To explain the approach, it's useful to rely on the example of a PNG file. The PNG format uses four-byte, human-readable magic values to indicate the beginning of a section, say:

89 50 4e 47 0d 0a 1a 0a 00 00 00 0d 49 48 44 52 | .PNG........IHDR
00 00 00 20 00 00 00 20 02 03 00 00 00 0e 14 92 | ................

The algorithm in question can identify "IHDR" as a syntax token by piggybacking on top of the deterministic, sequential bit flips that are already being performed by afl-fuzz across the entire file. It works by identifying runs of bytes that satisfy a simple property: that flipping them triggers an execution path that is distinct from the product of flipping stuff in the neighboring regions, yet consistent across the entire sequence of bytes.

This signal strongly implies that touching any of the affected bytes causes the failure of an underlying atomic check, such as header.magic_value == 0xDEADBEEF or strcmp(name, "Set-Cookie"). When such a behavior is detected, the entire blob of data is added to the dictionary, to be randomly recombined with other dictionary tokens later on.

This second trick is not a substitute for a proper, hand-crafted list of keywords; for one, it will only know about the syntax tokens that were present in the input files, or could be synthesized easily. It will also not do much when pitted against optimized, tree-based parsers that do not perform atomic string comparisons. (The fuzzer itself can often clear that last obstacle anyway, but the process will be slow.)

Well, that's it. If you want to try out the new features, click here and let me know how it goes!


  1. The input format for the keywords is really awkward. I was trying out afl* by fuzzing the 'ledger' tool, and I thought I'd give it a hand by using this dictionary feature, but the format seems to be a bunch of files dumped into a directory, each of which's contents is a single keyword...? It's easy for me to generate potential keywords ('find . -name "*.journal" -exec cat {} \; | tr '[[:space:''] '\n' | sort --unique') but not easy to assign each hit to its own file without collisions.

    Maybe a simple newline-delimited format would be better?

    * pretty easy to use so far, although the errors when you don't specify a heaping helping of memory like '-m 500' are deeply inscrutable, and I wonder why the written-out crashing data isn't automatically minimized with afl-tmin? I was very disappointed when I saw that the hundreds of crashes all seemed to be boiling down to the same minimized test of 344 bytes of 0 which triggered the same buffer overflow issue.

    1. Flat files work only if you're dealing with text keywords. When you want non-printable or control characters, it becomes a mess (check out the dictionaries for JPEG, for example).

      But I'm not sure where the difficulty with individual files is coming from?
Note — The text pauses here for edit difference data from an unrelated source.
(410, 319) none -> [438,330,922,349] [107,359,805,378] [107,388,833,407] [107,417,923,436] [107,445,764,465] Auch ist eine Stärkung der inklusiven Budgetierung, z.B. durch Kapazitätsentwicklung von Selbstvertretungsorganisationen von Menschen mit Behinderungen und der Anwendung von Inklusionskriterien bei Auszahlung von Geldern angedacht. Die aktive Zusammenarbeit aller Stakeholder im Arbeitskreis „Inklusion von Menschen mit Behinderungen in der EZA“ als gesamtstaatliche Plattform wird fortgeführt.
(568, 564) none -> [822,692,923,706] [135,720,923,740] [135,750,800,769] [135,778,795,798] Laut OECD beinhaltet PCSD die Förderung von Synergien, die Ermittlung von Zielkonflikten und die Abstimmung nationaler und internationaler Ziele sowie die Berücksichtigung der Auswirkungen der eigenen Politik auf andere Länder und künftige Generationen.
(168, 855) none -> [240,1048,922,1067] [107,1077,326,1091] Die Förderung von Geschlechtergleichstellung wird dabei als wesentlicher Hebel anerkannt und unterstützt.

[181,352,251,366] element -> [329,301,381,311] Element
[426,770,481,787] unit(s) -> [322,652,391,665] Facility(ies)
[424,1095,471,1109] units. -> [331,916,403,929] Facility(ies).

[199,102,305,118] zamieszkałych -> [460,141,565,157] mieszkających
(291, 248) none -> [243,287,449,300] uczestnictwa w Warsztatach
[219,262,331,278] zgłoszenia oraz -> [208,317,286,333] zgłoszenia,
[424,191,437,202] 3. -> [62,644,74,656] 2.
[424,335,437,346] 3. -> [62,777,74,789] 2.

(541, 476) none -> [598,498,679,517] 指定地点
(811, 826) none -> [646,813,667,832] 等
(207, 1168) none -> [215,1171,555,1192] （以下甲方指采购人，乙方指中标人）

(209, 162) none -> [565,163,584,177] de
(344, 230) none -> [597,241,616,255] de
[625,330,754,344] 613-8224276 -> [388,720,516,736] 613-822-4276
Perhaps something like this would work:

      n = 0; while read -r keyword; do echo -n "$keyword" >file${n}; n=$((n+1)); done <flat_file

    2. Oh, and for the minimization part: the reason why they aren't minimized is essentially to keep them close to their "source", non-crashing files in the queue, so that it's easier to understand which bitflip or other change causes the crash. It's a tricky trade-off.

    3. It's just an awkward way to input anything. Can you think of any other commandline tool which accepts as configuration input a collection of tokens written as one-token-per-arbitrarily-named-file-in-a-directory? I can't. I wound up not bothering - dumping in a bunch of ledger tests and my own personal files seemed to be enough to teach afl the syntax.

      As far as minimizing goes, fair enough: if afl needs to read the original, keep the original. So perhaps instead, afl-fuzz could create a third directory with the minimized version of each? It's some overhead to do this by default, yes, but how many people using afl-fuzz *don't* want the minimized versions?

      Also, while minimizing my ledger crash examples and deleting all the duplicates to get a sense of how much I had to file bug reports for, I noticed that running afl-tmin doesn't seem to be a fixed point, as in, I could run it on all of them like 5 times before they stopped shrinking. Is this deliberate?

    4. Newer versions of afl-tmin are recursive, so that last problem should go away =)

      For the input data... well, not many programs need to accept a collection of snippets that may be printable text, may be ASCII with newlines or control characters, or may be opaque binary :-) I see your pain, but am not 100% how to solve it: if I had a flat file, people would probably complain loudly about having to escape binary data, which is arguably more painful than splitting lines into files. Let me think about it a bit more. Perhaps just a script to convert one format to another would do (similar to what I pasted above).

      For crash minimization: I'll add it to my TODO list.